Assuming one can fill in the gaps in a story by looking at the final product, or even drafts along the way plus the final product, is risky. A lot goes into the process. In some cases, lawyers may include provisions that they believe a court will not enforce, but the law is unclear and the opposing party demands inclusion of the provision. Quirks like this exist throughout documents.

An agreement may include a clause enforceable in one state, but not another. Which state’s law will apply to a dispute has been left open. Sometimes, both lawyers working on the agreement were mistaken as to the law (it happens). And, of course, there are gaps. Some of the gaps are intentional, some unintentional, but you don’t know which is which.

Your paper (digital) record is at best a very incomplete part of the story, and a dangerous one at that. The question is not whether you have an incomplete record, it is what do you do with that record?

Current Knowledge Management Is Archeology

At this point, you are the archeologist. The question is not whether you search for the artifacts, the question is how to interpret what you find. When you unearth the pile of shards from clay pots, did you find the garbage dump, a storage depot, or the place where the clay pots were made? What do the pots tell you? You know the questions are hard and unanswerable, but you still look for the pots.

Gaps in the historical record of legal services are all around us. One example is the documents sitting on our computers. Another is case law. We know what the judge (or clerks) choose to tell us in the opinion, but that is all. We do not know what was in the case record, or what the judge looked at on the Internet.

We have another huge gap in our historical record. Every client who called with a question, or participated in a conference, receiving oral advice but no documents leaves a void in the database. This gap is not inevitable. Customer service representatives record notes in databases creating an historical archive of how they handle customer problems. We can mine those archives for ways to respond to future questions. Lawyers simply chose to leave the record blank.

Become The Puzzle Master

We have wonderful tools today for mining the data we did keep. The obvious challenge is knowing how and when to use what we learn. But, the bigger challenge is in recognizing that the future belongs to those who collect the data. How do we increase the capture rate and combine that with the documentary record to broaden the story?
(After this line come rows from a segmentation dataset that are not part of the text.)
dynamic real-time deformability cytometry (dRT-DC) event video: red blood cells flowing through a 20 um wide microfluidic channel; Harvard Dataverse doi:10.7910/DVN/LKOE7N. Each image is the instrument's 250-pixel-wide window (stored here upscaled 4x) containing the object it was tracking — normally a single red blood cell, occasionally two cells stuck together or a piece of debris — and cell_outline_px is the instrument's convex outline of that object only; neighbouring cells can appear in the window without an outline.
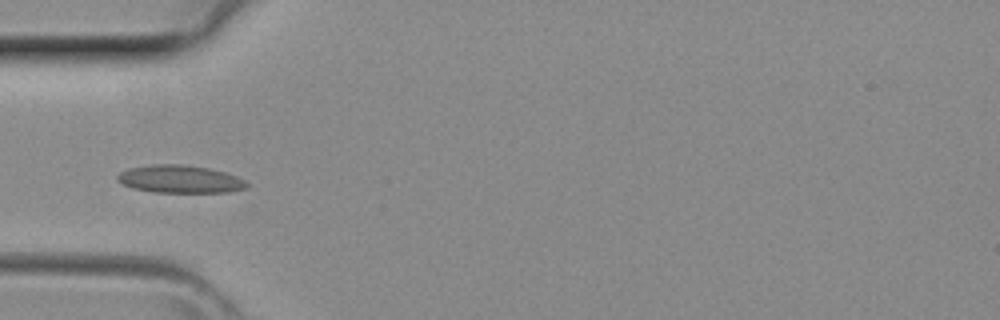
{"species": "common noctule bat (a hibernating species)", "species_latin": "Nyctalus noctula", "temperature_condition": "room temperature", "stored_images_in_passage": 38, "camera_frame_rate_fps": 3000, "um_per_image_px": 0.085, "animal": {"sex": "female", "body_mass_g": 29.2, "forearm_length_mm": 56.3}, "frame": {"image": 1, "passage_image": 10, "time_ms": 3.0, "image_size_px": [1000, 320], "cell_outline_px": [[248, 184], [244, 188], [228, 192], [156, 192], [132, 188], [116, 180], [116, 176], [120, 172], [128, 168], [152, 164], [184, 164], [208, 168], [224, 172], [236, 176], [244, 180]], "centroid_in_image_um": [15.25, 15.21], "position_along_channel_um": 69.7, "area_um2": 20.81}}
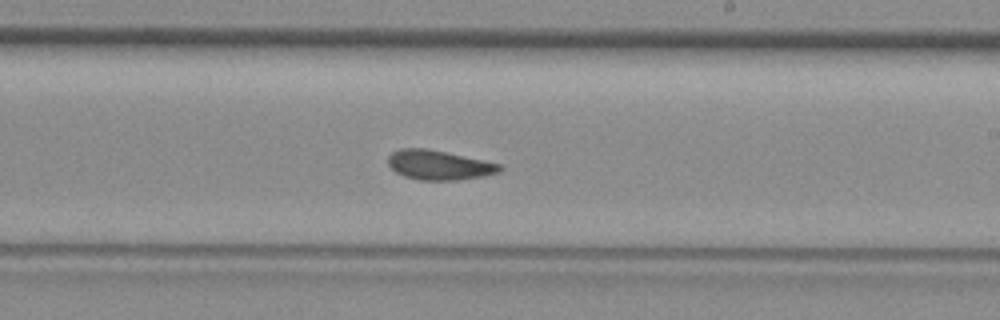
{"frame": {"image": 2, "passage_image": 21, "time_ms": 6.667, "image_size_px": [1000, 320], "cell_outline_px": [[504, 168], [500, 172], [484, 176], [456, 180], [420, 180], [404, 176], [396, 172], [388, 164], [388, 156], [392, 152], [400, 148], [424, 148], [444, 152], [500, 164]], "centroid_in_image_um": [37.3, 14.03], "position_along_channel_um": 251.7, "area_um2": 19.02}}
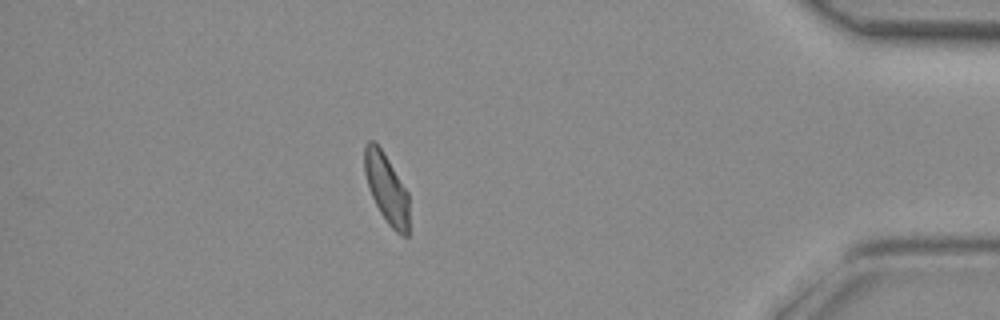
{"frame": {"image": 3, "passage_image": 33, "time_ms": 10.667, "image_size_px": [1000, 320], "cell_outline_px": [[408, 236], [400, 236], [388, 224], [380, 212], [372, 196], [364, 172], [364, 144], [368, 140], [372, 140], [380, 148], [388, 160], [408, 192]], "centroid_in_image_um": [32.85, 16.03], "position_along_channel_um": 402.4, "area_um2": 17.8}}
How do we create ecosystems rather than islands?

Innovators look for ways to solve vexing problems. When you go to your next meeting on “knowledge management” remember that you aren’t really managing knowledge, you are trying to reconstruct a puzzle without most of the pieces. Capturing more pieces for the future should be a big part of your focus. Become the puzzle master.

Editor’s Note: This article is republished with the permission of the author, with first publication in The Algorithmic Society.